Can you tell us more about the “Fun Facts” readers will find at the very back of the book?

Janet: We decided to incorporate some historic facts in each book, and the “Fun Facts” helps define certain facts versus fiction.  One example is the waist overalls made by Levi Strauss that Annie wears.  These were the original blue jeans, and in our Fun Facts a reader will learn that when they were first created by German-born businessman Levi Strauss and Latvian-born tailor Jacob Davis, blue jeans were actually called “waist overalls.” The duo received a patent for them on May 20, 1873, with a product that had one back pocket, a watch pocket, a cinch, and brace buttons.  When a young reader reads this Fun Fact, we hope it inspires them to pause and consider the origins of other everyday items. Perhaps there are many young inventors out there, in need of inspiration and a nudge!


What is your favorite part of being an author / or the process of writing?

Dave: Hands down, it’s when I daydream of people reading our stories. After which, my imagination blossoms more to fans tossing me the keys to their Ferrari—and not to park it for them—then they offer to buy me and Janet fried chicken dinners.

Janet: What Dave said. Plus, bending my imagination 90 degrees to somewhere. Inspiring a reader. Preserving history.

What does a typical work day of writing look like for you?

Dave: There is no typical. My days are maxed with tutoring my son in algebra, playing music gigs, performing stand up, an auditing occupation, planning a convention, exercise, my lovely girlfriend, and having a good time. I truly write due to my love for it because there’s no time otherwise. Because of odd predicaments, I’ve borrowed other folks’ computers and even typewriters to get something on the page. I’ve scrawled on napkins.

Janet: I've never been a good sleeper, so I sneak out of bed when the Great Horned Owls are still conversing.  First, I check email.  (Who doesn't?)  While I used to work on manuscript drafts during those wee hours, now I work on my 359th FG posts or answer questions about the Fighter Group.  After breakfast I write new words.  Then I'll edit (I can edit all day, but my brain begins to protest after writing three or four or pages of new words).  That's another reason I love collaborating on stories!

Have you ever had a mentor, or someone who sparked your passion for writing?

Dave: Yoda, but Janet wound up being better.

Janet: After I stop blushing, I'm going to work on growing long pointy ears.
Really though - reading, reading and more reading.

Annie is such a trailblazer and great role model for young readers. What do you hope fans of the book will take away from the story?

Janet: That girls rock!

Dave: Misfortune Annie and the Locomotive Reaper is the really good book you’ve been looking for. Also - I do want everyone to know that I learned to crack a whip just because of the Indiana Jones movies (which influenced Misfortune Annie’s creation).

What do you feel makes your book unique from other middle grade fiction out there?

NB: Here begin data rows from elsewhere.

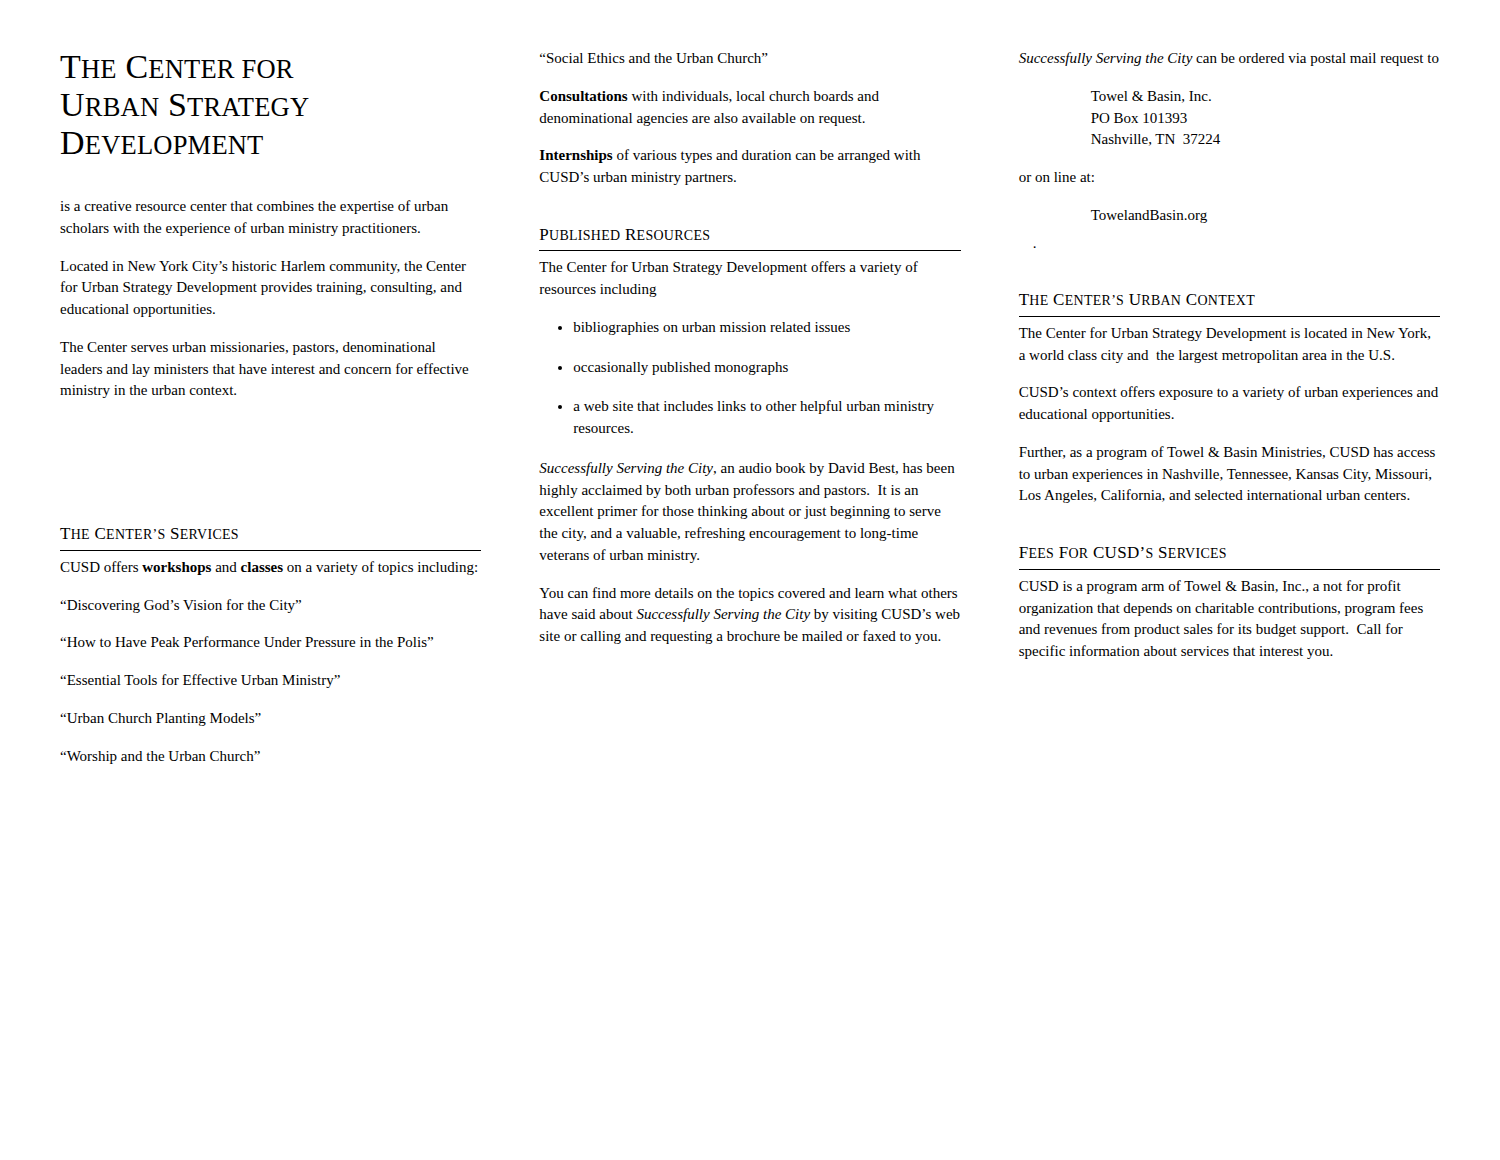THE CENTER FOR
URBAN STRATEGY
DEVELOPMENT
is a creative resource center that combines the expertise of urban scholars with the experience of urban ministry practitioners.
Located in New York City’s historic Harlem community, the Center for Urban Strategy Development provides training, consulting, and educational opportunities.
The Center serves urban missionaries, pastors, denominational leaders and lay ministers that have interest and concern for effective ministry in the urban context.
THE CENTER’S SERVICES
CUSD offers workshops and classes on a variety of topics including:
“Discovering God’s Vision for the City”
“How to Have Peak Performance Under Pressure in the Polis”
“Essential Tools for Effective Urban Ministry”
“Urban Church Planting Models”
“Worship and the Urban Church”
“Social Ethics and the Urban Church”
Consultations with individuals, local church boards and denominational agencies are also available on request.
Internships of various types and duration can be arranged with CUSD’s urban ministry partners.
PUBLISHED RESOURCES
The Center for Urban Strategy Development offers a variety of resources including
bibliographies on urban mission related issues
occasionally published monographs
a web site that includes links to other helpful urban ministry resources.
Successfully Serving the City, an audio book by David Best, has been highly acclaimed by both urban professors and pastors. It is an excellent primer for those thinking about or just beginning to serve the city, and a valuable, refreshing encouragement to long-time veterans of urban ministry.
You can find more details on the topics covered and learn what others have said about Successfully Serving the City by visiting CUSD’s web site or calling and requesting a brochure be mailed or faxed to you.
Successfully Serving the City can be ordered via postal mail request to
Towel & Basin, Inc.
PO Box 101393
Nashville, TN 37224
or on line at:
TowelandBasin.org
.
THE CENTER’S URBAN CONTEXT
The Center for Urban Strategy Development is located in New York, a world class city and the largest metropolitan area in the U.S.
CUSD’s context offers exposure to a variety of urban experiences and educational opportunities.
Further, as a program of Towel & Basin Ministries, CUSD has access to urban experiences in Nashville, Tennessee, Kansas City, Missouri, Los Angeles, California, and selected international urban centers.
FEES FOR CUSD’S SERVICES
CUSD is a program arm of Towel & Basin, Inc., a not for profit organization that depends on charitable contributions, program fees and revenues from product sales for its budget support. Call for specific information about services that interest you.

Dave: The characters are peculiar, funny, and cool.

Janet: Especially Annie.

Dave: Yes, you won’t be able to wait for Book Two.

Ah! So speaking of book two, what’s next for Misfortune Annie?

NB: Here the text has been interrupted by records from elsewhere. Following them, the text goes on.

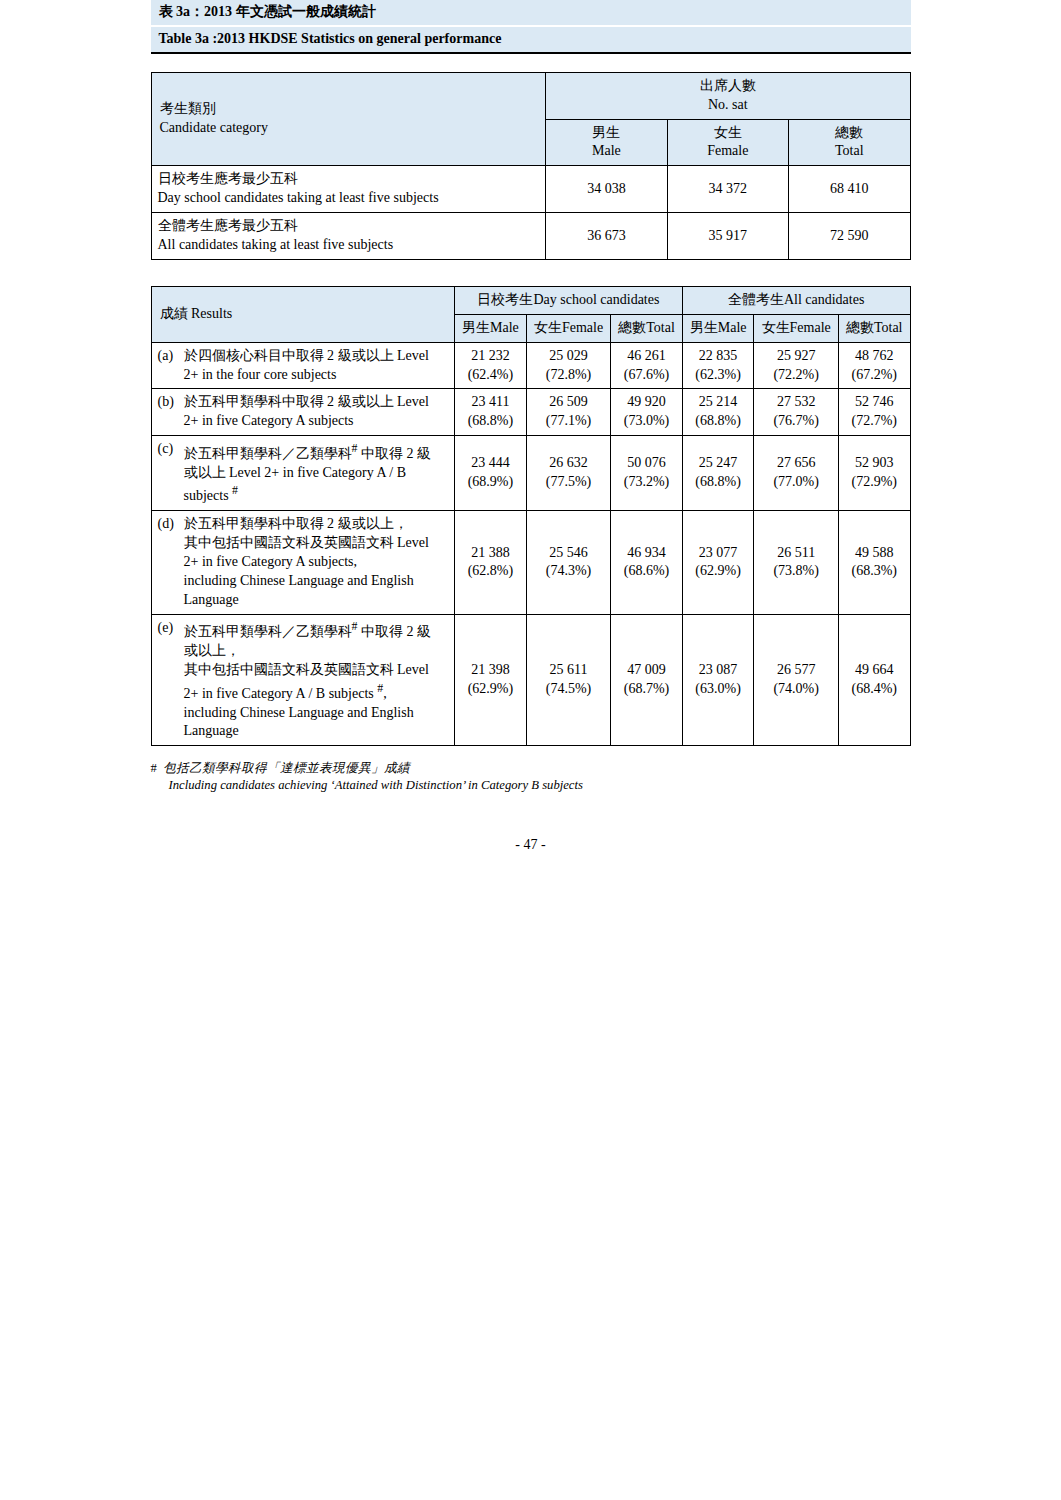表 3a：2013 年文憑試一般成績統計
Table 3a : 2013 HKDSE Statistics on general performance
| 考生類別 Candidate category | 出席人數 No. sat |
| --- | --- |
| 男生 Male | 女生 Female | 總數 Total |
| 日校考生應考最少五科 Day school candidates taking at least five subjects | 34 038 | 34 372 | 68 410 |
| 全體考生應考最少五科 All candidates taking at least five subjects | 36 673 | 35 917 | 72 590 |
| 成績 Results | 日校考生 Day school candidates | 全體考生 All candidates |
| --- | --- | --- |
| 男生 Male | 女生 Female | 總數 Total | 男生 Male | 女生 Female | 總數 Total |
| (a) 於四個核心科目中取得 2 級或以上 Level 2+ in the four core subjects | 21 232 (62.4%) | 25 029 (72.8%) | 46 261 (67.6%) | 22 835 (62.3%) | 25 927 (72.2%) | 48 762 (67.2%) |
| (b) 於五科甲類學科中取得 2 級或以上 Level 2+ in five Category A subjects | 23 411 (68.8%) | 26 509 (77.1%) | 49 920 (73.0%) | 25 214 (68.8%) | 27 532 (76.7%) | 52 746 (72.7%) |
| (c) 於五科甲類學科／乙類學科 # 中取得 2 級或以上 Level 2+ in five Category A / B subjects # | 23 444 (68.9%) | 26 632 (77.5%) | 50 076 (73.2%) | 25 247 (68.8%) | 27 656 (77.0%) | 52 903 (72.9%) |
| (d) 於五科甲類學科中取得 2 級或以上， 其中包括中國語文科及英國語文科 Level 2+ in five Category A subjects, including Chinese Language and English Language | 21 388 (62.8%) | 25 546 (74.3%) | 46 934 (68.6%) | 23 077 (62.9%) | 26 511 (73.8%) | 49 588 (68.3%) |
| (e) 於五科甲類學科／乙類學科 # 中取得 2 級或以上， 其中包括中國語文科及英國語文科 Level 2+ in five Category A / B subjects # , including Chinese Language and English Language | 21 398 (62.9%) | 25 611 (74.5%) | 47 009 (68.7%) | 23 087 (63.0%) | 26 577 (74.0%) | 49 664 (68.4%) |
#包括乙類學科取得「達標並表現優異」成績
Including candidates achieving ‘Attained with Distinction’ in Category B subjects
- 47 -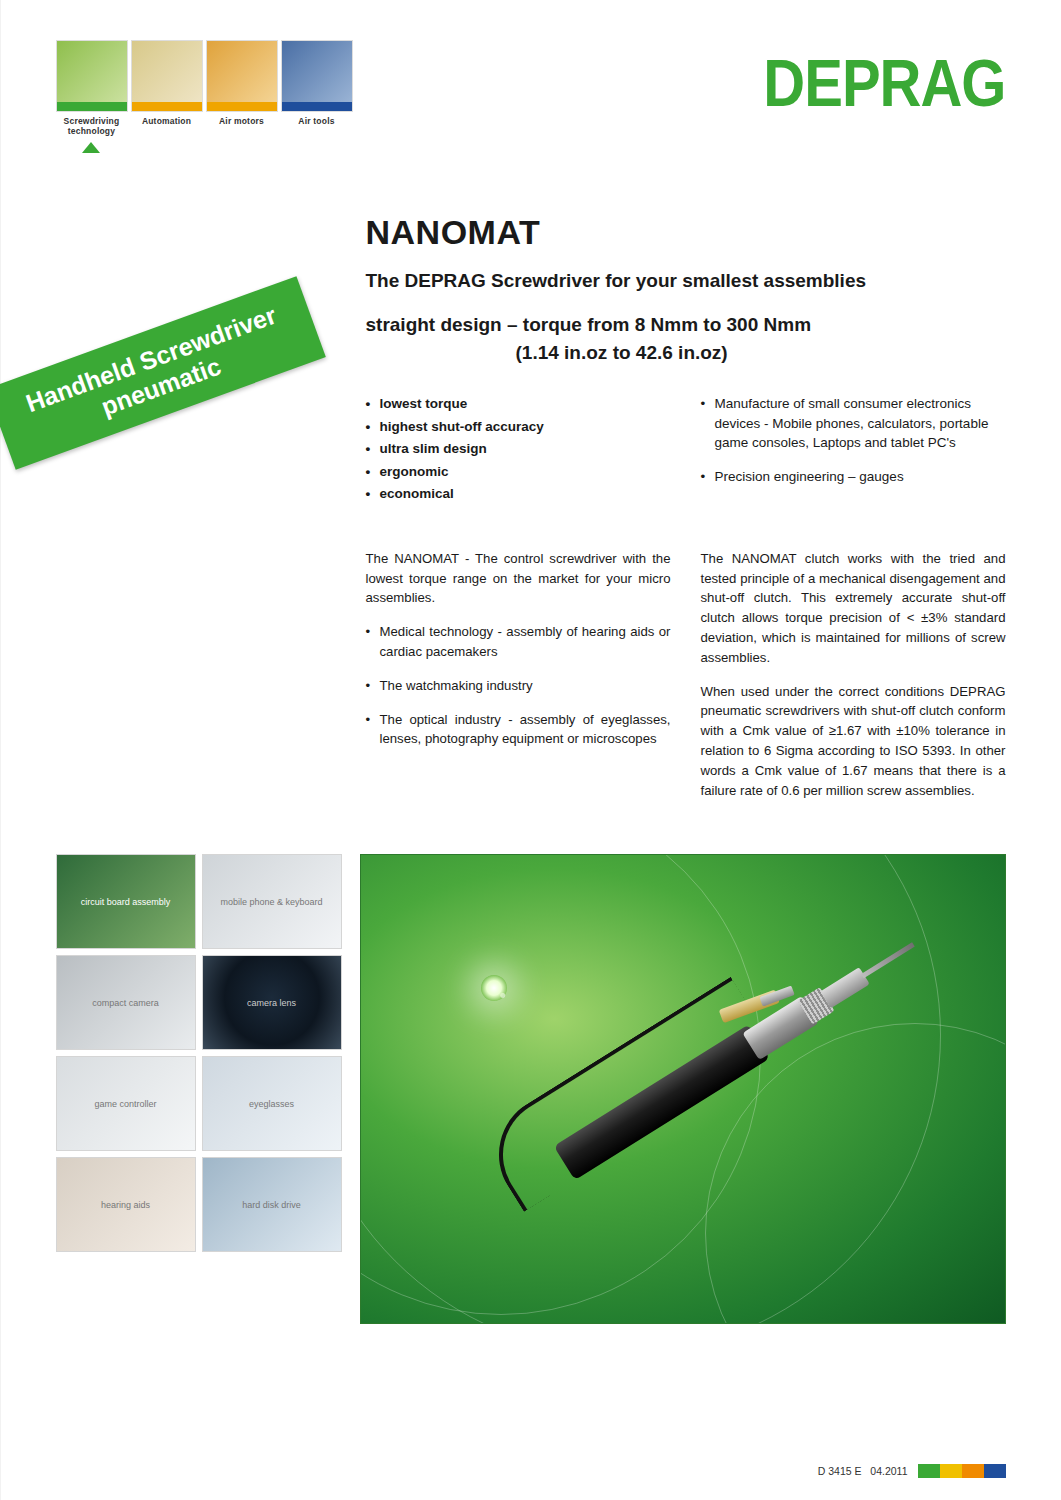Screwdriving technology Automation Air motors Air tools
DEPRAG
Handheld Screwdriver
pneumatic
NANOMAT
The DEPRAG Screwdriver for your smallest assemblies
straight design – torque from 8 Nmm to 300 Nmm
(1.14 in.oz to 42.6 in.oz)
lowest torque
highest shut-off accuracy
ultra slim design
ergonomic
economical
Manufacture of small consumer electronics devices - Mobile phones, calculators, portable game consoles, Laptops and tablet PC's
Precision engineering – gauges
The NANOMAT - The control screwdriver with the lowest torque range on the market for your micro assemblies.
Medical technology - assembly of hearing aids or cardiac pacemakers
The watchmaking industry
The optical industry - assembly of eyeglasses, lenses, photography equipment or microscopes
The NANOMAT clutch works with the tried and tested principle of a mechanical disengagement and shut-off clutch. This extremely accurate shut-off clutch allows torque precision of < ±3% standard deviation, which is maintained for millions of screw assemblies.
When used under the correct conditions DEPRAG pneumatic screwdrivers with shut-off clutch conform with a Cmk value of ≥1.67 with ±10% tolerance in relation to 6 Sigma according to ISO 5393. In other words a Cmk value of 1.67 means that there is a failure rate of 0.6 per million screw assemblies.
circuit board assembly
mobile phone & keyboard
compact camera
camera lens
game controller
eyeglasses
hearing aids
hard disk drive
D 3415 E 04.2011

Throughout the series, we will see more problems that Annie doesn’t get credit for because she’s a girl in a ‘tough guy’ world.

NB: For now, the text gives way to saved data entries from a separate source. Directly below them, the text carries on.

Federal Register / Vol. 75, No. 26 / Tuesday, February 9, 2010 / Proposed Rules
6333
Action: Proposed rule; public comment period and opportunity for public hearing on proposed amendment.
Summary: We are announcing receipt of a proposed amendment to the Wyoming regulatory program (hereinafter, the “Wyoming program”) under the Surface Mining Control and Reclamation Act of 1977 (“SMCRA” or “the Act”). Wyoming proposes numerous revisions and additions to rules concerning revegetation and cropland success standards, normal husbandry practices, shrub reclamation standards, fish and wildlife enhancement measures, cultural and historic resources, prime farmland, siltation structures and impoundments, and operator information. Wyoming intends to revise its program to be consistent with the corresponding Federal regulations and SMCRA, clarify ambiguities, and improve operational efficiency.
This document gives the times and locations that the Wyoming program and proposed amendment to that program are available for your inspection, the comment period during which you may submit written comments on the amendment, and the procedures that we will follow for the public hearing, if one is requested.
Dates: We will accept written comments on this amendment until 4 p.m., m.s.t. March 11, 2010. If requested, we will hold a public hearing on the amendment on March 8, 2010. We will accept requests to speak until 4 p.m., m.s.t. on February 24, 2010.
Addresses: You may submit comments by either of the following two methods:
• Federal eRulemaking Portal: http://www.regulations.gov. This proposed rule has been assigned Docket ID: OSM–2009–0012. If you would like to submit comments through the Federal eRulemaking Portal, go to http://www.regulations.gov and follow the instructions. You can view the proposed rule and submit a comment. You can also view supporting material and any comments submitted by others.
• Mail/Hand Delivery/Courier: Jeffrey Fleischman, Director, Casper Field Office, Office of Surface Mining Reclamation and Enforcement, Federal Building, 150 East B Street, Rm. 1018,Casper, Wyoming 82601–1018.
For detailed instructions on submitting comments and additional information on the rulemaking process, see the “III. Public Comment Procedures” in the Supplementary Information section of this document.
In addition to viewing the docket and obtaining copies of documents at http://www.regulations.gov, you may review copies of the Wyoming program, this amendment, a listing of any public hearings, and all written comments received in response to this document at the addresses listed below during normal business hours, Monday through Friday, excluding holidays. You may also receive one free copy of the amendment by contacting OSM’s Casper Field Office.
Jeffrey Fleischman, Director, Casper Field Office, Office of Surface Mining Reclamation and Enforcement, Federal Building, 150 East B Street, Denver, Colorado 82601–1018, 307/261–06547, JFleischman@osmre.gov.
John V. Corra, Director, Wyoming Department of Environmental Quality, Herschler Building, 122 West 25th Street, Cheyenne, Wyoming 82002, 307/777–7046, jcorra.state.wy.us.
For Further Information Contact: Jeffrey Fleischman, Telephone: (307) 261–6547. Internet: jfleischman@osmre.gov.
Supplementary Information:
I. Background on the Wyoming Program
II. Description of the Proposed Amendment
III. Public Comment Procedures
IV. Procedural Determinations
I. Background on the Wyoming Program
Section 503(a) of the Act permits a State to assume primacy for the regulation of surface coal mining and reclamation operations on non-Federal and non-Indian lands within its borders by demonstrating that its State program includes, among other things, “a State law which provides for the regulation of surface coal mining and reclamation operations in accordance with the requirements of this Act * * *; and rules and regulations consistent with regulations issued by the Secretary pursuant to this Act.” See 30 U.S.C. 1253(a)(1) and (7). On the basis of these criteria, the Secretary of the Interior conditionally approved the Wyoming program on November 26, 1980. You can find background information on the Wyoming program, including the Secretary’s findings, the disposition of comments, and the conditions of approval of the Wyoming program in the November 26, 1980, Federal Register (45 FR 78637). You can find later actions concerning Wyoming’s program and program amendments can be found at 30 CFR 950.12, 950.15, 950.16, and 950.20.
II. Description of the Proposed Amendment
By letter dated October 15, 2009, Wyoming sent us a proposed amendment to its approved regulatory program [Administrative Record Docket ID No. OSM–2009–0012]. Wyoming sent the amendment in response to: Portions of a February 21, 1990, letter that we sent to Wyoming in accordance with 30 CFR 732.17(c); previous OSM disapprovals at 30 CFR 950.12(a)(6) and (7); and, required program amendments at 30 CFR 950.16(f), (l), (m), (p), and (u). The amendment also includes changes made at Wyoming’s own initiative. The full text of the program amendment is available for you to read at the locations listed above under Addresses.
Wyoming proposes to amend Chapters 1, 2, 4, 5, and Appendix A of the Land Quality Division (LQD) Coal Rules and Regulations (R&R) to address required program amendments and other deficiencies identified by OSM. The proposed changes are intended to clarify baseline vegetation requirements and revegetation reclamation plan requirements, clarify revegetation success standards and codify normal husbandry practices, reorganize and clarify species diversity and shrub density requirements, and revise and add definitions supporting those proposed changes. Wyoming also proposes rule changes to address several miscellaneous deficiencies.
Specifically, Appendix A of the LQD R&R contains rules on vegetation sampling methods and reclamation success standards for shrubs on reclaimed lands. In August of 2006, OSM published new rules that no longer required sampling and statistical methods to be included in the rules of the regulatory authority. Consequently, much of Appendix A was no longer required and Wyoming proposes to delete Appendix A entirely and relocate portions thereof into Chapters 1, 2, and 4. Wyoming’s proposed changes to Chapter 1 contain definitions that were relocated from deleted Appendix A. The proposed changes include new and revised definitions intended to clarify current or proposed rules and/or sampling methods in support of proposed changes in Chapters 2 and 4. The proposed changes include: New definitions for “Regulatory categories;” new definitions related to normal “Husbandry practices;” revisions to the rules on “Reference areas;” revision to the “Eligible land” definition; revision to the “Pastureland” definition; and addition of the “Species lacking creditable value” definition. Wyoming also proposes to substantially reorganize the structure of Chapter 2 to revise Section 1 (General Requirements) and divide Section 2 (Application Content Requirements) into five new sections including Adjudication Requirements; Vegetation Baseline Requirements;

A long cast of colorful crooks (think James Bond’s bullies) is waiting to take on the fastest draw in the west. Book Two leads Annie to New Orleans and face-to-face with a wicked Voodoo priest. In another episode, the Dragon Warrior shall render her six shooters useless. A sinister magician will perform the ultimate trick on her and the Secret Service. Beware pirates! Look out for creatures in the woods, Annie! Not to mention cameos by historical figures like Wyatt Earp, Baby Doe Tabor, and Teddy Roosevelt—perfect walk-ons to spark curiosity about US History.

1 comment:

  1. Thank you so much! We're having a blast sharing Annie's adventures, and are hard at work on Book Two. Happy trails!